From the plot created on item 2.5:
print(ecplot)
sumeconomicconsequences
## EVTYPE DMTYPE TOTAL
## 1 FLOOD PROPDMG 144657709807
## 2 HURRICANE/TYPHOON PROPDMG 69305840000
## 3 TORNADO PROPDMG 56947380676
## 4 STORM SURGE PROPDMG 43323536000
## 5 HAIL PROPDMG 15735267513
## 6 FLASH FLOOD PROPDMG 16822673978
## 7 DROUGHT PROPDMG 1046106000
## 8 HURRICANE PROPDMG 11868319010
## 9 RIVER FLOOD PROPDMG 5118945500
## 10 ICE STORM PROPDMG 3944927860
## 11 FLOOD CROPDMG 5605254720
## 12 HURRICANE/TYPHOON CROPDMG 2605174701
## 13 TORNADO CROPDMG 380761846
## 14 STORM SURGE CROPDMG 5
## 15 HAIL CROPDMG 2850955098
## 16 FLASH FLOOD CROPDMG 1380145763
## 17 DROUGHT CROPDMG 13965343230
## 18 HURRICANE CROPDMG 2741910000
## 19 RIVER FLOOD CROPDMG 5028185275
## 20 ICE STORM CROPDMG 5021610504
floodpropdmg <- subset(sumeconomicconsequences, EVTYPE=="FLOOD"&DMTYPE=="PROPDMG", TOTAL)
floodpropdmg <- floodpropdmg/10^9
floodtotaldmg <- subset(sumeconomicconsequences, EVTYPE=="FLOOD"&DMTYPE=="PROPDMG", TOTAL) +
subset(sumeconomicconsequences, EVTYPE=="FLOOD"&DMTYPE=="CROPDMG", TOTAL)
floodtotaldmg <- floodtotaldmg/10^9
droughtcrpdmg <- subset(sumeconomicconsequences, EVTYPE=="DROUGHT"&DMTYPE=="CROPDMG", TOTAL)
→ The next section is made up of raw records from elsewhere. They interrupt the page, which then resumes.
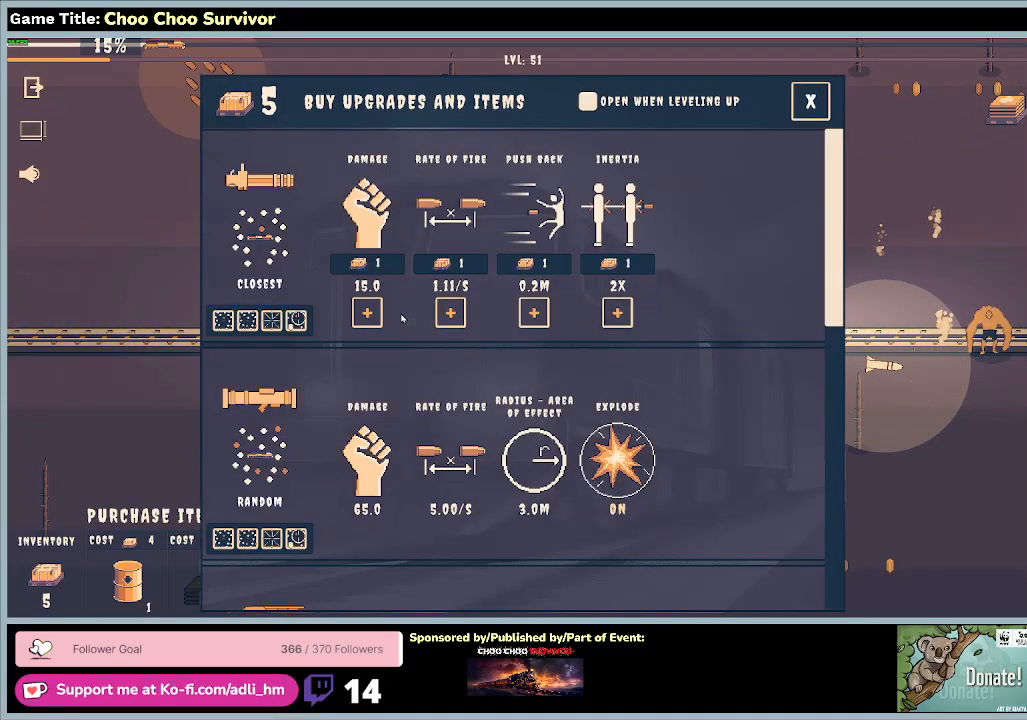
{"keys": [], "mouse": ["left"], "events": [[100, "mouse_left", "up"], [400, "mouse_left", "down"]]}
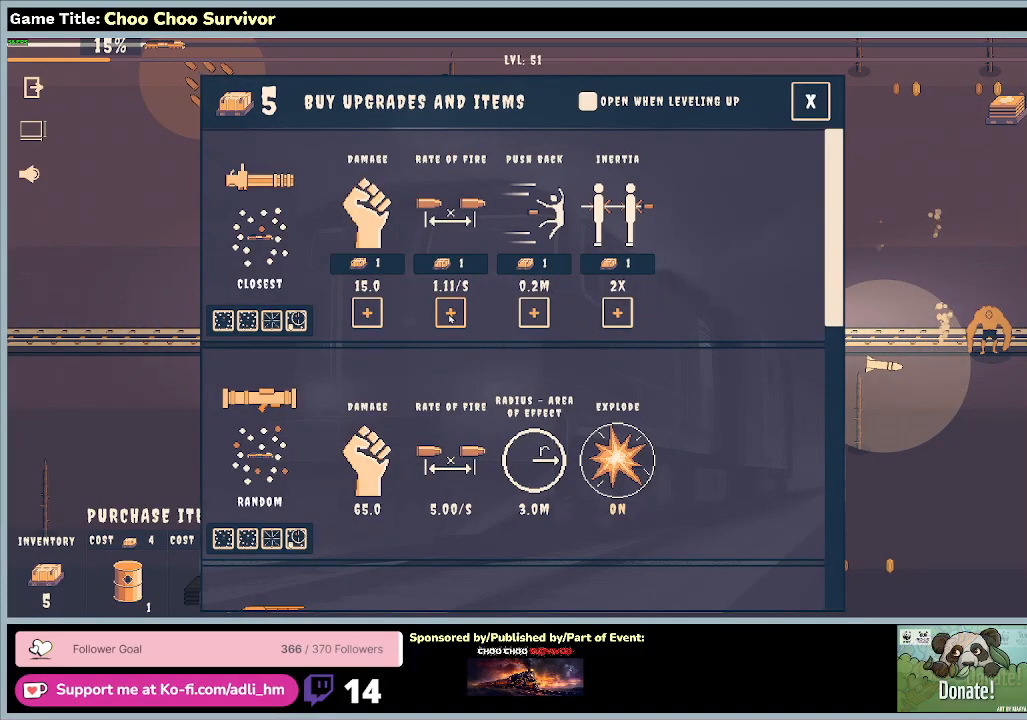
{"keys": [], "mouse": ["left"], "events": [[200, "mouse_left", "up"], [500, "mouse_left", "down"]]}
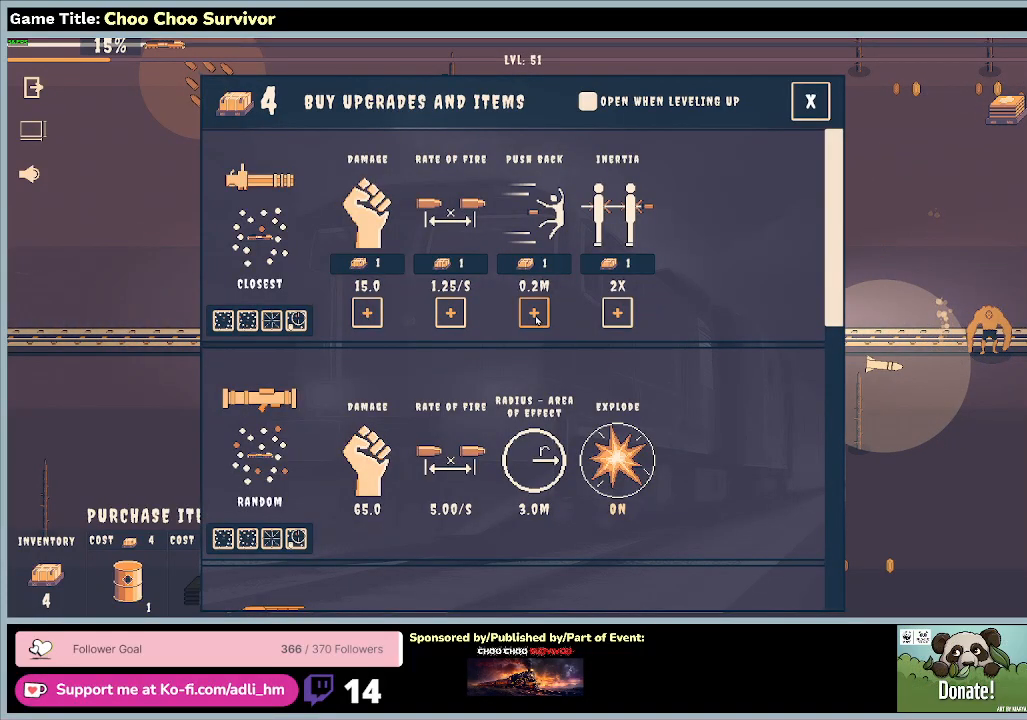
{"keys": [], "mouse": ["left"], "events": []}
droughtcrpdmg <- droughtcrpdmg/10^9
It is possible to see that, across the United States, flood (with around $144.7 billion) has the highest property damage value and drought (with around $13.97 billion) has the highest crop damage value.But the total of $150.3 billion puts flood as the event with greatest economic consequences.